Health officials criticize Rouhani’s decision
Mina Mohrez, a member of Iran’s COVID-19 Committee, said that Iran was still in the “red zone” in terms of the virus.
The regime color-coded the country into red, yellow, and white zones in April, with red meaning that the region was experiencing an alarming number of infections.
“(Ashura) is in less than one month and we don’t know what will happen by then. Being present in a closed-off space even with masks should not be prolonged. Large crowds congregate for mourning in mosques and even a short gathering with masks in such an atmosphere is dangerous,” the infectious diseases specialist said.

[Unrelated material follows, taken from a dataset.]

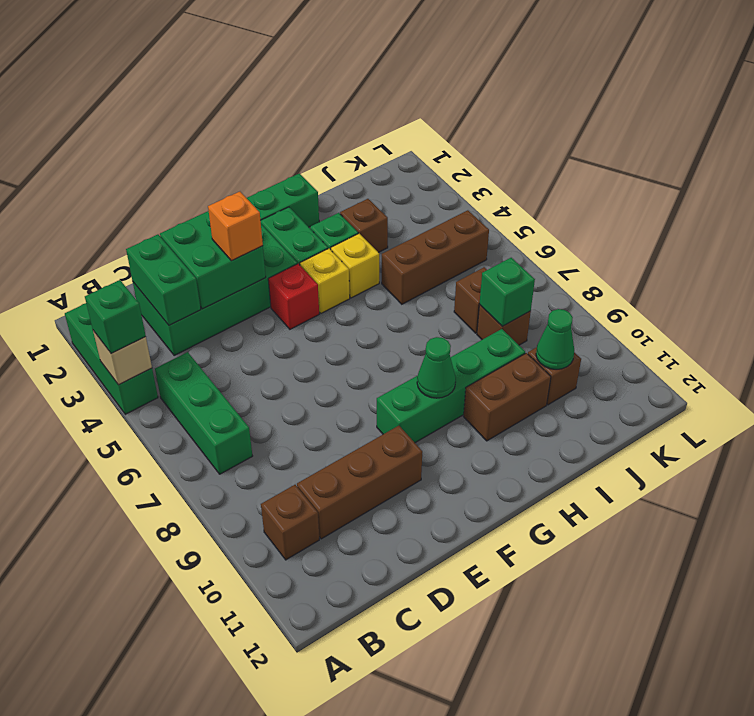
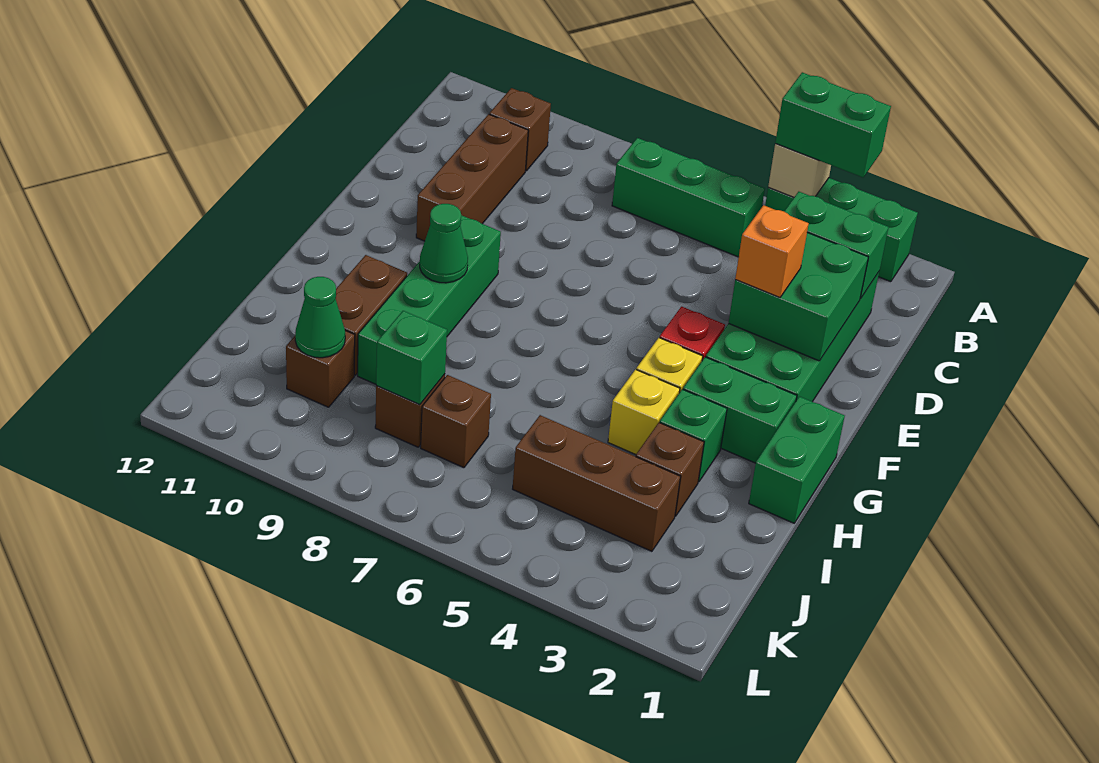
green 1x1 brick [85,280,146,354] -> green 1x2 brick [775,72,891,177]
brown 1x3 brick [382,210,489,304] -> brown 1x3 brick turned to [513,415,680,551]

Massoud Mardani, a member of Iran’s National Influenza Committee said that any kind of gathering was “not permissible” due to the increase in virus cases.
Tehran announced the first cases of the virus in the country well after it had started spreading in Qom, near Tehran. Large state-organized gatherings for the 41st anniversary of the Islamic Republic of Iran were held while the regime falsely denied that COVID-19 had entered the country. They refused to quarantine Qom to prevent the spread of the virus despite persistent calls by health officials. In short, the regime helped spread the deadly virus.
Officials then implemented quarantine without financially compensating Iranians that were told to stay home. They opened highways and politely asked Iranians not to travel for the Persian New Year. The lockdown was lifted shortly after amid warnings by health officials that it was too soon to lift restrictions.
These measures by the regime has left many wondering whether the regime is intentionally spreading the virus and endangering lives.
The truth is that the regime knows that the only thing standing between its survival and angry Iranians who are tired of the dire state of the economy is the virus. COVID-19 is a blessing for the regime, and it will use that blessing to its full potential.
The Iranian regime has adopted
a strategy of “mass casualties” to divert attention from protests, the likes of which almost toppled the theocracy in 2019. But this strategy is temporary and in the long run, will only embolden an already outraged.